Normalization statistics should match the training distribution. Using ImageNet statistics on medical images (X-rays, MRIs) is incorrect — the pixel distributions are fundamentally different. Always compute mean and std from your specific training set unless you're using pre-trained ImageNet weights.
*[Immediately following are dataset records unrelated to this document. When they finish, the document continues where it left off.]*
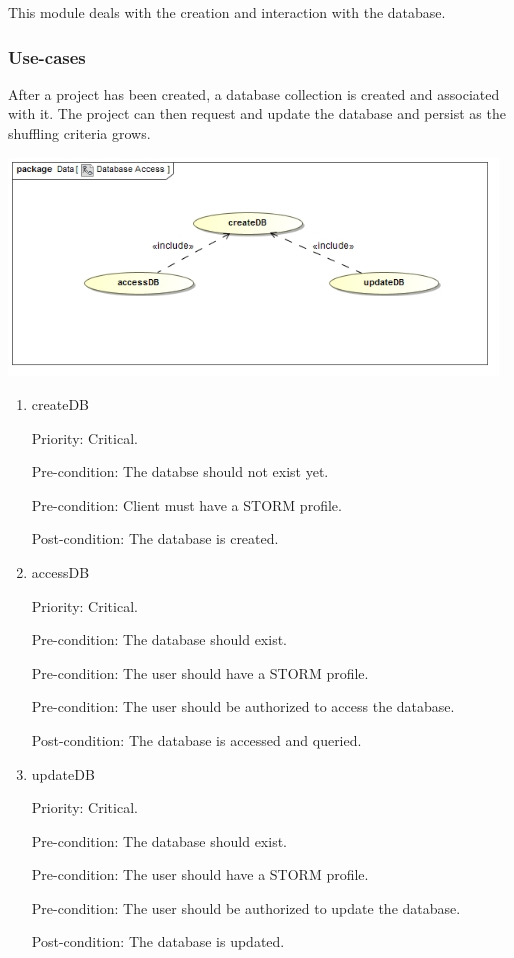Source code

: This module deals with the creation and interaction with the database.

\subsubsection{Use-cases}
After a project has been created, a database collection is created and associated with it. The project can then request and update the database and persist as the shuffling criteria grows.\par
\includegraphics[width=13cm]{./graphics/databaseAccessUseCase.jpg}
    \rule{0\linewidth}{0.15\linewidth}\par
\begin{enumerate}
\item createDB\par
Priority: Critical.\par
Pre-condition: The databse should not exist yet.\par
Pre-condition: Client must have a STORM profile.\par
Post-condition: The database is created.\par

\item accessDB\par
Priority: Critical.\par
Pre-condition: The database should exist.\par
Pre-condition: The user should have a STORM profile.\par
Pre-condition: The user should be authorized to access the database.\par
Post-condition: The database is accessed and queried.\par

\item updateDB\par
Priority: Critical.\par
Pre-condition: The database should exist.\par
Pre-condition: The user should have a STORM profile.\par
Pre-condition: The user should be authorized to update the database.\par
Post-condition: The database is updated.\par

\end{enumerate}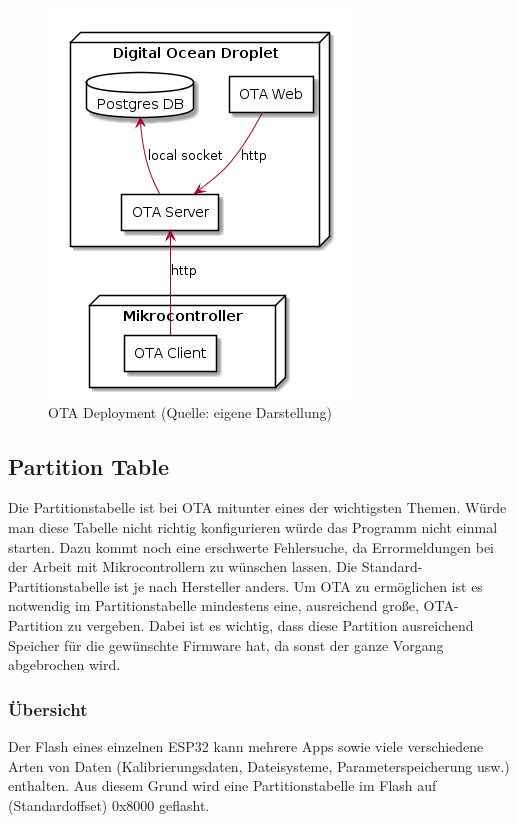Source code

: \begin{figure}[H]
    \begin{center}
        \includegraphics[scale=0.6]{diagrams/ota_deployment.png}
        \caption{OTA Deployment (Quelle: eigene Darstellung)}
    \end{center}
\end{figure}

\subsection{Partition Table}\label{sec:ota-partition-table}
Die Partitionstabelle ist bei OTA mitunter eines der wichtigsten Themen. Würde man diese Tabelle nicht richtig konfigurieren würde das Programm nicht einmal starten. Dazu kommt noch eine erschwerte Fehlersuche, da Errormeldungen bei der Arbeit mit Mikrocontrollern zu wünschen lassen.
Die Standard-Partitionstabelle ist je nach Hersteller anders. Um OTA zu ermöglichen ist es notwendig im Partitionstabelle mindestens eine, ausreichend große, OTA-Partition zu vergeben. Dabei ist es wichtig, dass diese Partition ausreichend Speicher für die gewünschte Firmware hat, da sonst der ganze Vorgang abgebrochen wird.


\subsubsection{Übersicht}
Der Flash eines einzelnen ESP32 kann mehrere Apps sowie viele verschiedene Arten von Daten (Kalibrierungsdaten, Dateisysteme, Parameterspeicherung usw.) enthalten. Aus diesem Grund wird eine Partitionstabelle im Flash auf (Standardoffset) 0x8000 geflasht.

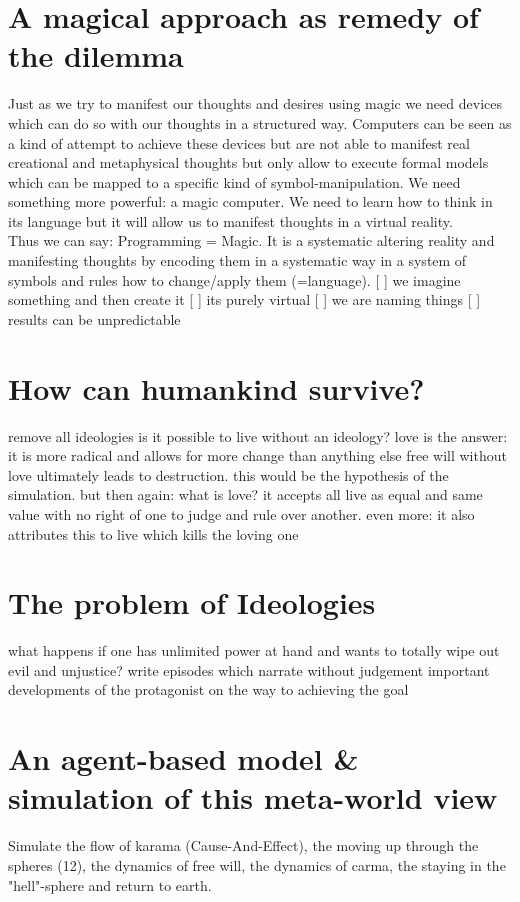 \documentclass{article}
\begin{document}
\section{A magical approach as remedy of the dilemma}
Just as we try to manifest our thoughts and desires using magic we need devices which can do so with our thoughts in a structured way. Computers can be seen as a kind of attempt to achieve these devices but are not able to manifest real creational and metaphysical thoughts but only allow to execute formal models which can be mapped to a specific kind of symbol-manipulation. We need something more powerful: a magic computer. We need to learn how to think in its language but it will allow us to manifest thoughts in a virtual reality. \\
Thus we can say: Programming = Magic. It is a systematic altering reality and manifesting thoughts by encoding them in a systematic way in a system of symbols and rules how to change/apply them (=language).
[ ] we imagine something and then create it
[ ] its purely virtual
[ ] we are naming things
[ ] results can be unpredictable

\section{How can humankind survive?}
remove all ideologies
is it possible to live without an ideology?
love is the answer: it is more radical and allows for more change than anything else
free will without love ultimately leads to destruction. this would be the hypothesis of the simulation. 
but then again: what is love? it accepts all live as equal and same value with no right of one to judge and rule over another. even more: it also attributes this to live which kills the loving one

\section{The problem of Ideologies}
what happens if one has unlimited power at hand and wants to totally wipe out evil and unjustice?
write episodes which narrate without judgement important developments of the protagonist on the way to achieving the goal

\section{An agent-based model \& simulation of this meta-world view}
Simulate the flow of karama (Cause-And-Effect), the moving up through the spheres (12), the dynamics of free will, the dynamics of carma, the staying in the "hell"-sphere and return to earth.




\end{document}
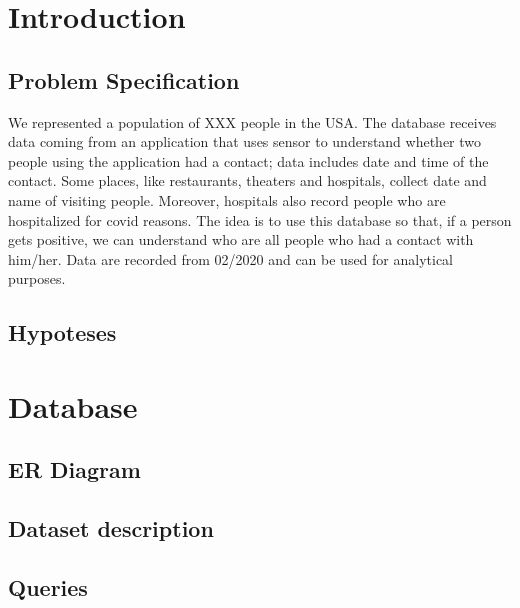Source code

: \documentclass[12pt, a4paper]{article}
\begin{document}
\clearpage

\tableofcontents

\listoftodos

\clearpage

\section{Introduction}

\subsection{Problem Specification}

We represented a population of XXX  people in the USA.  
The database receives data coming from an application that uses sensor to understand whether two people using the application had a contact; data includes date and time of the contact.  
Some places, like restaurants, theaters and hospitals, collect date and name of visiting people. Moreover, hospitals also record people who are hospitalized for covid reasons. 
The idea is to use this database so that, if a person gets positive, we can understand who are all people who had a contact with him/her. Data are recorded from 02/2020 and can be used for analytical purposes. 

\subsection{Hypoteses}

\blindtext

\clearpage

\section{Database}

\subsection{ER Diagram}

\blindtext

\subsection{Dataset description}

\blindtext

\subsection{Queries}
\end{document}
The (H, W, C) vs (C, H, W) convention is a persistent source of bugs. A model trained in TensorFlow with a (4, 4, 3) input given a (3, 4, 4) tensor will not raise an error if the spatial dimensions happen to match — it will silently produce wrong results. Always verify axis order when loading weights or moving between frameworks.
Test Your Understanding
-
A grayscale MNIST image is 28×28. When fed to a CNN, what is the shape in (a) TensorFlow (H, W, C) format and (b) PyTorch (C, H, W) format? When batched into groups of 64, what is the full 4D tensor shape for each?
-
A pixel has raw value 100 in the G channel. Apply ImageNet normalization (μ_G = 0.456, σ_G = 0.224). What is the normalized value? Would a pixel value of 116 normalize to approximately 0? Show your calculation.
-
You are loading a model pre-trained on ImageNet and fine-tuning it on a medical imaging dataset where pixel values represent tissue density in Hounsfield units (range −1000 to +3000). Should you use ImageNet normalization? If not, what normalization would be more appropriate?
-
A batch of 16 images, each 512×512 RGB, stored as float32. Compute the total GPU memory required in MB. If you switch to mixed-precision (float16), how much memory would you save?
-
You convert images to grayscale before feeding them to a CNN for flower classification. A colleague argues that this loses important information since flower colors are distinctive features. How would you test whether color channels matter for this specific task? What experiment would you run?